<<<<

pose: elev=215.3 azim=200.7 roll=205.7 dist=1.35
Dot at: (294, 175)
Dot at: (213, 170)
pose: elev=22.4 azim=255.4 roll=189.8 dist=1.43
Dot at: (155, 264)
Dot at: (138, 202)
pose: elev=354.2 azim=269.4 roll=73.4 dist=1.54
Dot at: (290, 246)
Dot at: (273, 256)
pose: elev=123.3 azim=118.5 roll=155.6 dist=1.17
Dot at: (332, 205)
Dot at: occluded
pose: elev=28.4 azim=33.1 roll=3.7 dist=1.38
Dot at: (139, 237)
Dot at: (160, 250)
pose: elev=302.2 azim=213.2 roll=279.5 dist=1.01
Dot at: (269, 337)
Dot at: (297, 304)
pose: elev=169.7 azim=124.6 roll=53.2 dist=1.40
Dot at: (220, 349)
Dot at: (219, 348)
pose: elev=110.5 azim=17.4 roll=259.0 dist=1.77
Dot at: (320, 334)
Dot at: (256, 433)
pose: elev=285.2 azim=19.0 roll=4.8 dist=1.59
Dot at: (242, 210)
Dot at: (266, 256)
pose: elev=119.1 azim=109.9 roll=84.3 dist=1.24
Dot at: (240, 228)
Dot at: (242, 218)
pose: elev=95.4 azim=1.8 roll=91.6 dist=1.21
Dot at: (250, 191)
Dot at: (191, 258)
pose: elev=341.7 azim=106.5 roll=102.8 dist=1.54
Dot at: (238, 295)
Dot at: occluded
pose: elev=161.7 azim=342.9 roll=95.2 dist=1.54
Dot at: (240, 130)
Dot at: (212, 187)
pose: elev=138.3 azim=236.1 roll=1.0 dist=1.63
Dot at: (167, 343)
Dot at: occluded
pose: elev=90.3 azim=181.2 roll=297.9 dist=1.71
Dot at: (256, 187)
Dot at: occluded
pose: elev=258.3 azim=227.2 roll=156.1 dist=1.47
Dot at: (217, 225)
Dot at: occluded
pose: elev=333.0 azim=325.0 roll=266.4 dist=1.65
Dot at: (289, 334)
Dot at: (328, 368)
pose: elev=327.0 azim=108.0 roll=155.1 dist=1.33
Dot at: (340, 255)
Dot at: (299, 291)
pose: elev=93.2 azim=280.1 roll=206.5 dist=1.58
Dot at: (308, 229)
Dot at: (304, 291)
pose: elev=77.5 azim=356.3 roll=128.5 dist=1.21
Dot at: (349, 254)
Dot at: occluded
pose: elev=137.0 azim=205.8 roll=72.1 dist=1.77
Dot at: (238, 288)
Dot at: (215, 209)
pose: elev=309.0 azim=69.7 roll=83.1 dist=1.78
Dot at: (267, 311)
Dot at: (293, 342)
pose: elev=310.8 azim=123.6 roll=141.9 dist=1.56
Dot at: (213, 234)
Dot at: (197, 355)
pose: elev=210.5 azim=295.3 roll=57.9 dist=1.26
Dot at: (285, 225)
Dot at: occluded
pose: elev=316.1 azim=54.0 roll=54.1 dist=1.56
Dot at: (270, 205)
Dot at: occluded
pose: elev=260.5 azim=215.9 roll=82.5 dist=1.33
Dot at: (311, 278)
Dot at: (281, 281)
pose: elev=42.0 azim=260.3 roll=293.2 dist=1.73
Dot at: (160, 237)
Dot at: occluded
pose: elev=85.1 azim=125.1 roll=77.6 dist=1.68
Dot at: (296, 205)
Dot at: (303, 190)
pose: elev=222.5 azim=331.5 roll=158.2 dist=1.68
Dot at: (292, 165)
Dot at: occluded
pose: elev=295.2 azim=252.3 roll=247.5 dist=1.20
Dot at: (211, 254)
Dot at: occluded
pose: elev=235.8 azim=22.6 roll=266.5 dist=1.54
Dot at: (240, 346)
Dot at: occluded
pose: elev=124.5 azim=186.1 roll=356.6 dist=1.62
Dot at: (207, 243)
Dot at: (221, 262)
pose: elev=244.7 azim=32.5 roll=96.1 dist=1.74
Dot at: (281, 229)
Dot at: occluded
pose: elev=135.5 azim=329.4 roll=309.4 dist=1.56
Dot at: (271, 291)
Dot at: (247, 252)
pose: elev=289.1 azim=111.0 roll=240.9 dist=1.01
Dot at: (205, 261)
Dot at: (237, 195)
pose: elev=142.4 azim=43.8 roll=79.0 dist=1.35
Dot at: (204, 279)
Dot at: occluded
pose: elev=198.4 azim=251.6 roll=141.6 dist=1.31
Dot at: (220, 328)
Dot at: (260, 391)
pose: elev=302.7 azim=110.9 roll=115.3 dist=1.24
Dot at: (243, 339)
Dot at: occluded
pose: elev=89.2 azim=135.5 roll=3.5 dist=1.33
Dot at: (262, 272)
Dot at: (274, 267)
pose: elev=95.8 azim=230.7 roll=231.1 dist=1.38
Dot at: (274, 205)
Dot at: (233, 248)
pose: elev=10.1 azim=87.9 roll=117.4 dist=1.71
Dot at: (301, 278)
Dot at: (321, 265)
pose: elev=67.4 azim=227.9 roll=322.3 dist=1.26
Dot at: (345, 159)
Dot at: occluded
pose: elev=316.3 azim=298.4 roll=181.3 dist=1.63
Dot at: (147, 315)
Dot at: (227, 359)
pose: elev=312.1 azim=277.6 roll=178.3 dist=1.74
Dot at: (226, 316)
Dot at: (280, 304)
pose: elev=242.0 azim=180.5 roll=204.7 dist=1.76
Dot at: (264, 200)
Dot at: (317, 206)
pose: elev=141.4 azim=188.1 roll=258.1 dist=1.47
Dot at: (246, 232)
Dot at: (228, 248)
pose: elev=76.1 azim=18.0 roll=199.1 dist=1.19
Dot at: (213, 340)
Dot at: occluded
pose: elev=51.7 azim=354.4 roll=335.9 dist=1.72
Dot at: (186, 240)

>>>>

[DO THIS] Write out all the lines above again, replacing every "pose" with "camera" and leaving everything else unchanged.

[WRITTEN SOLUTION]
camera: elev=215.3 azim=200.7 roll=205.7 dist=1.35
Dot at: (294, 175)
Dot at: (213, 170)
camera: elev=22.4 azim=255.4 roll=189.8 dist=1.43
Dot at: (155, 264)
Dot at: (138, 202)
camera: elev=354.2 azim=269.4 roll=73.4 dist=1.54
Dot at: (290, 246)
Dot at: (273, 256)
camera: elev=123.3 azim=118.5 roll=155.6 dist=1.17
Dot at: (332, 205)
Dot at: occluded
camera: elev=28.4 azim=33.1 roll=3.7 dist=1.38
Dot at: (139, 237)
Dot at: (160, 250)
camera: elev=302.2 azim=213.2 roll=279.5 dist=1.01
Dot at: (269, 337)
Dot at: (297, 304)
camera: elev=169.7 azim=124.6 roll=53.2 dist=1.40
Dot at: (220, 349)
Dot at: (219, 348)
camera: elev=110.5 azim=17.4 roll=259.0 dist=1.77
Dot at: (320, 334)
Dot at: (256, 433)
camera: elev=285.2 azim=19.0 roll=4.8 dist=1.59
Dot at: (242, 210)
Dot at: (266, 256)
camera: elev=119.1 azim=109.9 roll=84.3 dist=1.24
Dot at: (240, 228)
Dot at: (242, 218)
camera: elev=95.4 azim=1.8 roll=91.6 dist=1.21
Dot at: (250, 191)
Dot at: (191, 258)
camera: elev=341.7 azim=106.5 roll=102.8 dist=1.54
Dot at: (238, 295)
Dot at: occluded
camera: elev=161.7 azim=342.9 roll=95.2 dist=1.54
Dot at: (240, 130)
Dot at: (212, 187)
camera: elev=138.3 azim=236.1 roll=1.0 dist=1.63
Dot at: (167, 343)
Dot at: occluded
camera: elev=90.3 azim=181.2 roll=297.9 dist=1.71
Dot at: (256, 187)
Dot at: occluded
camera: elev=258.3 azim=227.2 roll=156.1 dist=1.47
Dot at: (217, 225)
Dot at: occluded
camera: elev=333.0 azim=325.0 roll=266.4 dist=1.65
Dot at: (289, 334)
Dot at: (328, 368)
camera: elev=327.0 azim=108.0 roll=155.1 dist=1.33
Dot at: (340, 255)
Dot at: (299, 291)
camera: elev=93.2 azim=280.1 roll=206.5 dist=1.58
Dot at: (308, 229)
Dot at: (304, 291)
camera: elev=77.5 azim=356.3 roll=128.5 dist=1.21
Dot at: (349, 254)
Dot at: occluded
camera: elev=137.0 azim=205.8 roll=72.1 dist=1.77
Dot at: (238, 288)
Dot at: (215, 209)
camera: elev=309.0 azim=69.7 roll=83.1 dist=1.78
Dot at: (267, 311)
Dot at: (293, 342)
camera: elev=310.8 azim=123.6 roll=141.9 dist=1.56
Dot at: (213, 234)
Dot at: (197, 355)
camera: elev=210.5 azim=295.3 roll=57.9 dist=1.26
Dot at: (285, 225)
Dot at: occluded
camera: elev=316.1 azim=54.0 roll=54.1 dist=1.56
Dot at: (270, 205)
Dot at: occluded
camera: elev=260.5 azim=215.9 roll=82.5 dist=1.33
Dot at: (311, 278)
Dot at: (281, 281)
camera: elev=42.0 azim=260.3 roll=293.2 dist=1.73
Dot at: (160, 237)
Dot at: occluded
camera: elev=85.1 azim=125.1 roll=77.6 dist=1.68
Dot at: (296, 205)
Dot at: (303, 190)
camera: elev=222.5 azim=331.5 roll=158.2 dist=1.68
Dot at: (292, 165)
Dot at: occluded
camera: elev=295.2 azim=252.3 roll=247.5 dist=1.20
Dot at: (211, 254)
Dot at: occluded
camera: elev=235.8 azim=22.6 roll=266.5 dist=1.54
Dot at: (240, 346)
Dot at: occluded
camera: elev=124.5 azim=186.1 roll=356.6 dist=1.62
Dot at: (207, 243)
Dot at: (221, 262)
camera: elev=244.7 azim=32.5 roll=96.1 dist=1.74
Dot at: (281, 229)
Dot at: occluded
camera: elev=135.5 azim=329.4 roll=309.4 dist=1.56
Dot at: (271, 291)
Dot at: (247, 252)
camera: elev=289.1 azim=111.0 roll=240.9 dist=1.01
Dot at: (205, 261)
Dot at: (237, 195)
camera: elev=142.4 azim=43.8 roll=79.0 dist=1.35
Dot at: (204, 279)
Dot at: occluded
camera: elev=198.4 azim=251.6 roll=141.6 dist=1.31
Dot at: (220, 328)
Dot at: (260, 391)
camera: elev=302.7 azim=110.9 roll=115.3 dist=1.24
Dot at: (243, 339)
Dot at: occluded
camera: elev=89.2 azim=135.5 roll=3.5 dist=1.33
Dot at: (262, 272)
Dot at: (274, 267)
camera: elev=95.8 azim=230.7 roll=231.1 dist=1.38
Dot at: (274, 205)
Dot at: (233, 248)
camera: elev=10.1 azim=87.9 roll=117.4 dist=1.71
Dot at: (301, 278)
Dot at: (321, 265)
camera: elev=67.4 azim=227.9 roll=322.3 dist=1.26
Dot at: (345, 159)
Dot at: occluded
camera: elev=316.3 azim=298.4 roll=181.3 dist=1.63
Dot at: (147, 315)
Dot at: (227, 359)
camera: elev=312.1 azim=277.6 roll=178.3 dist=1.74
Dot at: (226, 316)
Dot at: (280, 304)
camera: elev=242.0 azim=180.5 roll=204.7 dist=1.76
Dot at: (264, 200)
Dot at: (317, 206)
camera: elev=141.4 azim=188.1 roll=258.1 dist=1.47
Dot at: (246, 232)
Dot at: (228, 248)
camera: elev=76.1 azim=18.0 roll=199.1 dist=1.19
Dot at: (213, 340)
Dot at: occluded
camera: elev=51.7 azim=354.4 roll=335.9 dist=1.72
Dot at: (186, 240)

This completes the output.